Der wichtigste und effektivste Rückschnitt ist jedoch der Frühjahrsschnitt, der etwa Ende Februar oder Anfang März durchgeführt wird, wenn die Pflanze aus der Winterruhe erwacht. Zu diesem Zeitpunkt kann ein kräftiger Rückschnitt erfolgen, bei dem alle Triebe auf etwa zwei bis vier Augen zurückgeschnitten werden. Dieser radikale Schnitt mag zunächst brutal erscheinen, ist aber der stärkste Impuls für einen kräftigen, buschigen Neuaustrieb aus der Basis. Die Pflanze hat die gesamte Wachstumsperiode vor sich, um sich zu entwickeln und Blüten anzusetzen.
Der Frühjahrsschnitt wird idealerweise mit dem Umtopfen der Pflanze kombiniert. Nachdem die Pflanze zurückgeschnitten wurde, wird sie aus dem alten Topf genommen, der Wurzelballen wird leicht gelockert und in frisches Substrat gesetzt. Diese Kombination aus ober- und unterirdischem Neuanfang gibt der Pflanze den bestmöglichen Start in die neue Saison. Der Neuaustrieb nach einem solchen Frühjahrsschnitt ist besonders kräftig und führt zu einer Fülle von Blüten.
Techniken für einen gesunden wuchs
Eine wichtige Schnitttechnik zur Förderung eines buschigen Wuchses, insbesondere bei jungen Pflanzen, ist das Pinzieren oder Entspitzen. Sobald ein junger Trieb etwa vier bis fünf Blattpaare entwickelt hat, wird die oberste Triebspitze mit den Fingernägeln oder einer kleinen Schere entfernt. Dieser Eingriff stoppt das Längenwachstum dieses Triebes und regt die darunterliegenden Seitenknospen zum Austreiben an. Anstelle eines langen Triebes entwickeln sich nun zwei oder mehr Seitentriebe.
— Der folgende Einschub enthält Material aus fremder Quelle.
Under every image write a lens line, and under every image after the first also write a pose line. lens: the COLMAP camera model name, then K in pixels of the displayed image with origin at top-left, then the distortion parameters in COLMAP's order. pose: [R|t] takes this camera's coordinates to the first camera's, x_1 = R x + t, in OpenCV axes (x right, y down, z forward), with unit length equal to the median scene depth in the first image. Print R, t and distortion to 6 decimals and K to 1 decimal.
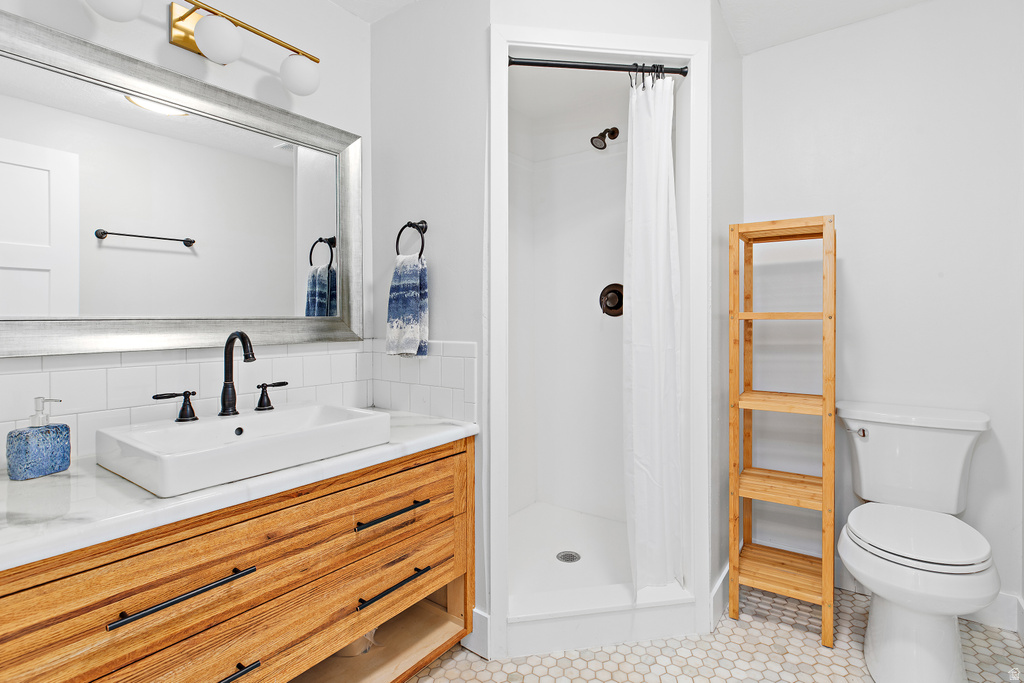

Dieser Vorgang kann während der frühen Wachstumsphase mehrmals wiederholt werden, um eine maximale Verzweigung zu erreichen. Jeder neu gebildete Seitentrieb kann nach der Entwicklung von einigen Blattpaaren ebenfalls pinziert werden. Diese Technik verzögert zwar die erste Blüte um einige Wochen, da die Blütenknospen meist an den Triebspitzen gebildet werden, das Ergebnis ist jedoch eine deutlich kompaktere, stabilere und letztendlich viel blütenreichere Pflanze, was die Wartezeit mehr als rechtfertigt.
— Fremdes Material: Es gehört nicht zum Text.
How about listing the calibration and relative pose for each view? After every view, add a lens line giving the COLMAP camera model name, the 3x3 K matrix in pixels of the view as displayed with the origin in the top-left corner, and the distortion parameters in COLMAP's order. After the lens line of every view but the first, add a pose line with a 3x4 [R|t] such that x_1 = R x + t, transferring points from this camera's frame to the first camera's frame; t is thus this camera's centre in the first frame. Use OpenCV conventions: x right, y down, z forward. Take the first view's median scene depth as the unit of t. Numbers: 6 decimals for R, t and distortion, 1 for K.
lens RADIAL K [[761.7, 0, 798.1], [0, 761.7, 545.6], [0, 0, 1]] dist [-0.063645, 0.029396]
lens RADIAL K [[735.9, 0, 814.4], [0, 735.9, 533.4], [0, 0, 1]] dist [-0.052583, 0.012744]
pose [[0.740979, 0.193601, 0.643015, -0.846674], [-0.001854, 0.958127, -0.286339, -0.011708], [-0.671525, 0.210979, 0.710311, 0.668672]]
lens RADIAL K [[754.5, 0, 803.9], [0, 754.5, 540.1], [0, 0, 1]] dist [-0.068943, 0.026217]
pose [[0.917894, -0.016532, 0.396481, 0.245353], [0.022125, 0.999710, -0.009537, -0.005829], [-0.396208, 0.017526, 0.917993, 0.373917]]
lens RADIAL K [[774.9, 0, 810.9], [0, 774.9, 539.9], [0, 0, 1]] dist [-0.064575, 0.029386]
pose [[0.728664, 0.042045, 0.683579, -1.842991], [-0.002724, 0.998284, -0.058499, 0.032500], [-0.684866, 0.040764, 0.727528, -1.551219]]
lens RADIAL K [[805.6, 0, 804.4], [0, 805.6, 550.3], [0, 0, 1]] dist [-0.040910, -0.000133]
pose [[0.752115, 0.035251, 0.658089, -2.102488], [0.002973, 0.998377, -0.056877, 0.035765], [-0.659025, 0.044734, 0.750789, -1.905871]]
Bei älteren, von unten verkahlten Edelpelargonien kann ein radikaler Verjüngungsschnitt notwendig sein. Dieser wird am besten ebenfalls im zeitigen Frühjahr durchgeführt. Dabei werden alle verholzten, alten Triebe bis tief in das alte Holz zurückgeschnitten, oft bleiben nur kurze Stummel von 5-10 cm Länge stehen. Aus den schlafenden Augen an der Basis treibt die Pflanze dann wieder kräftig und von Grund auf neu aus. Ein solcher Schnitt sollte nur bei ansonsten gesunden und kräftigen Pflanzen vorgenommen werden.
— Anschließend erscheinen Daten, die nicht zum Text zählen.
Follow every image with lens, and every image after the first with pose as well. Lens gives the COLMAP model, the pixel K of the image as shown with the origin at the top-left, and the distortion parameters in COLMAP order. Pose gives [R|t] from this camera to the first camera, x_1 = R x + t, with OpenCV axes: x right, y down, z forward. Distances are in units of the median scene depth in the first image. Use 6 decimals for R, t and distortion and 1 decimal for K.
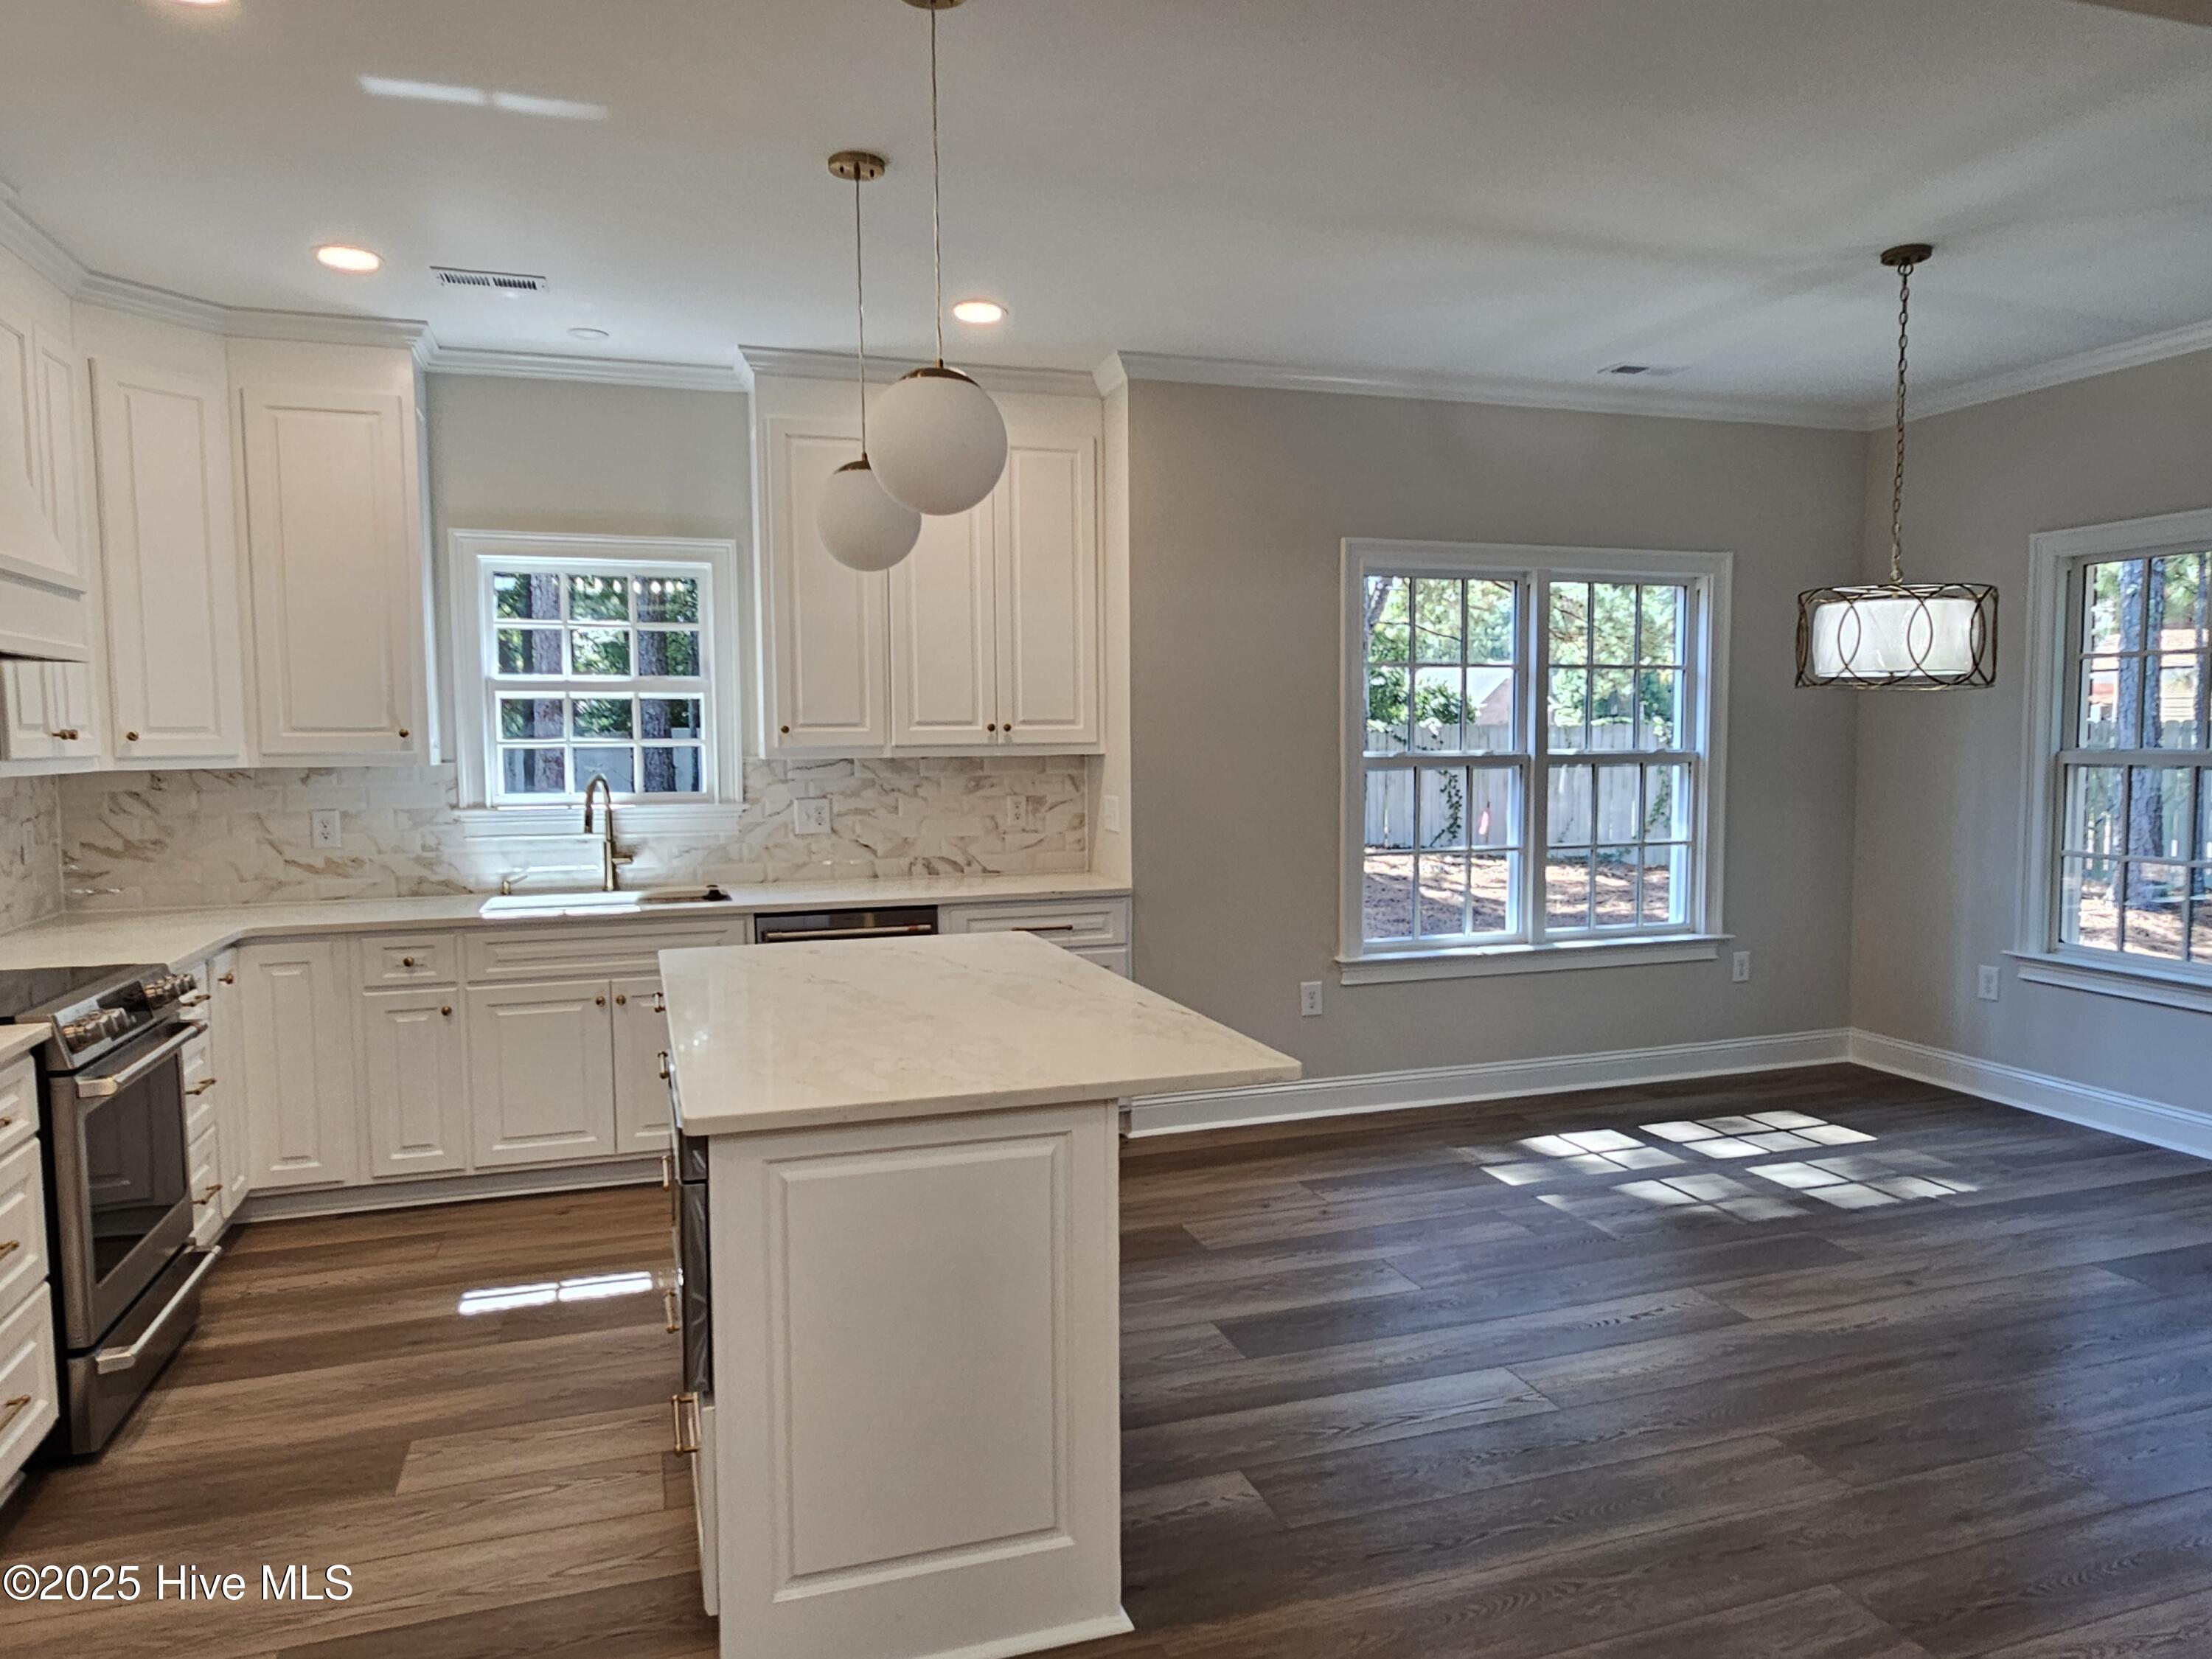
lens RADIAL K [[1460.3, 0, 1097.6], [0, 1460.3, 859.1], [0, 0, 1]] dist [-0.005551, 0.006696]
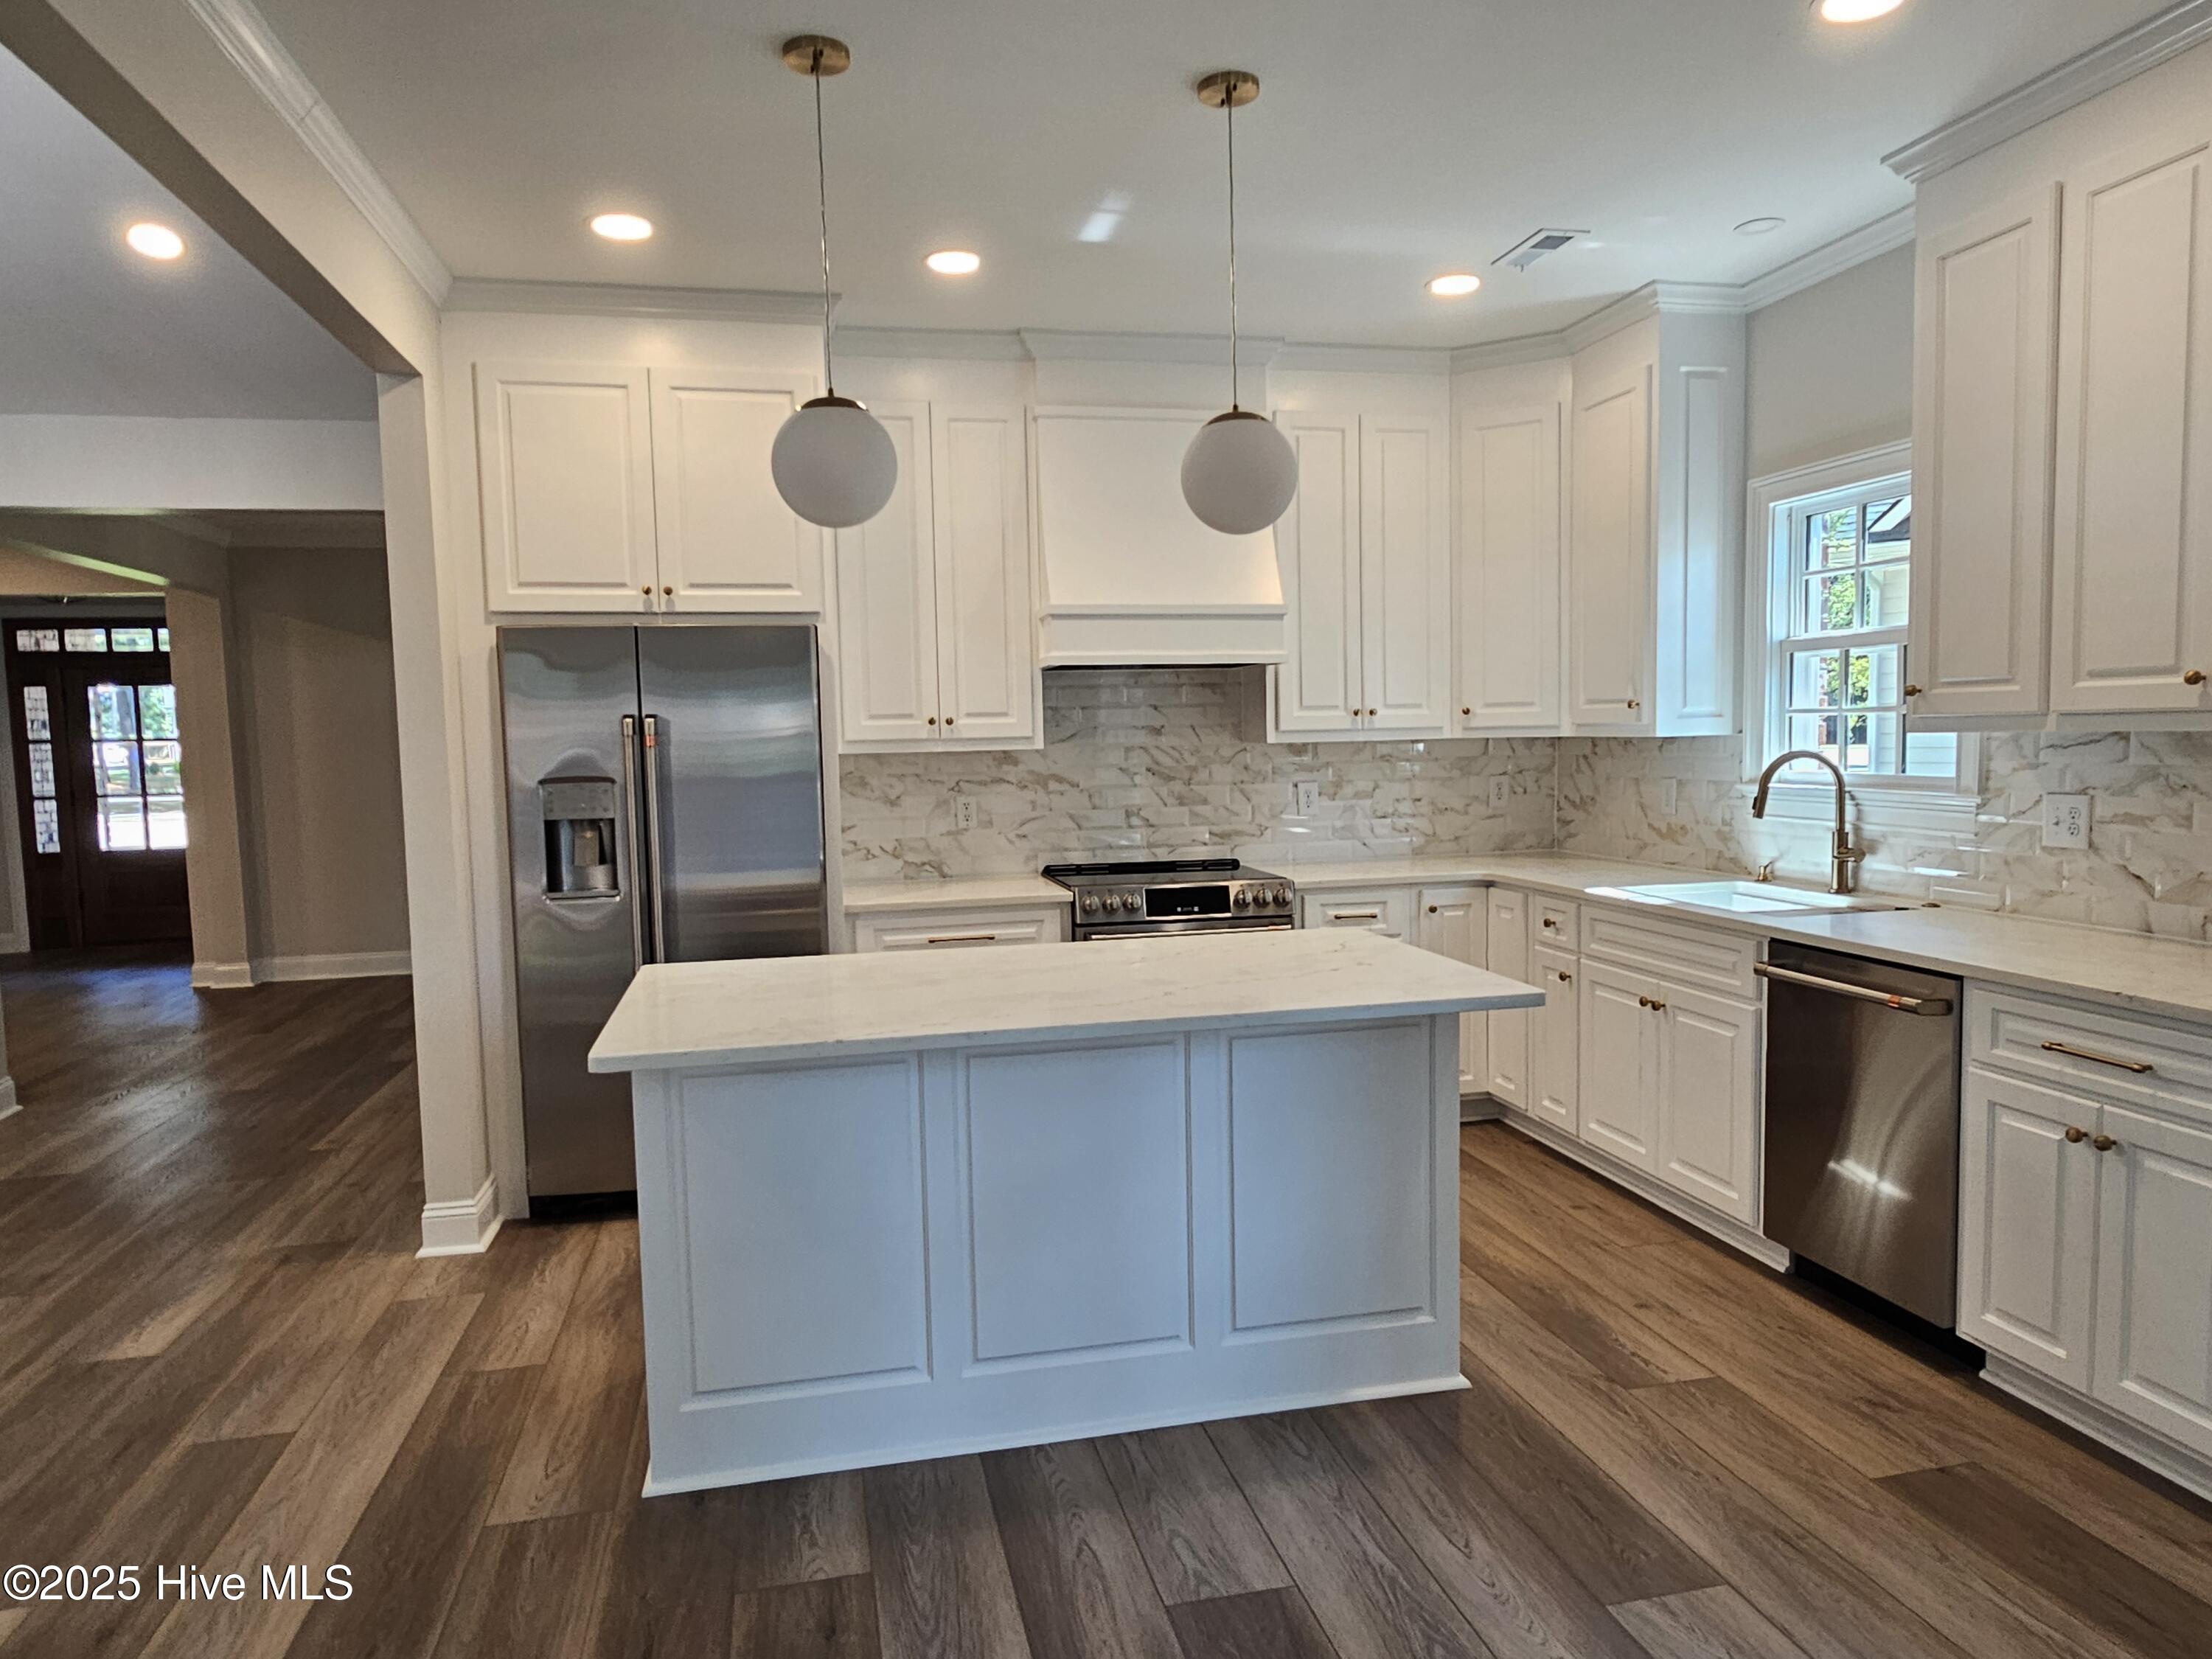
lens RADIAL K [[1460.3, 0, 1138.7], [0, 1460.3, 873.4], [0, 0, 1]] dist [-0.005551, 0.006696]
pose [[-0.093097, 0.109333, -0.989636, 0.535633], [-0.056142, 0.991795, 0.114853, -0.063557], [0.994073, 0.066252, -0.086195, 0.713670]]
Nach jedem stärkeren Rückschnitt benötigt die Pflanze eine angepasste Pflege. Da sie vorübergehend weniger oder gar keine Blätter hat, ist auch ihr Wasserbedarf deutlich reduziert. Die Wassergaben müssen entsprechend angepasst werden, um Wurzelfäulnis zu vermeiden. Erst wenn der Neuaustrieb deutlich sichtbar ist und sich neue Blätter entfalten, wird die Wasser- und später auch die Düngerzufuhr wieder langsam gesteigert. Der Standort sollte nach dem Schnitt sehr hell sein, um einen kräftigen Austrieb zu fördern.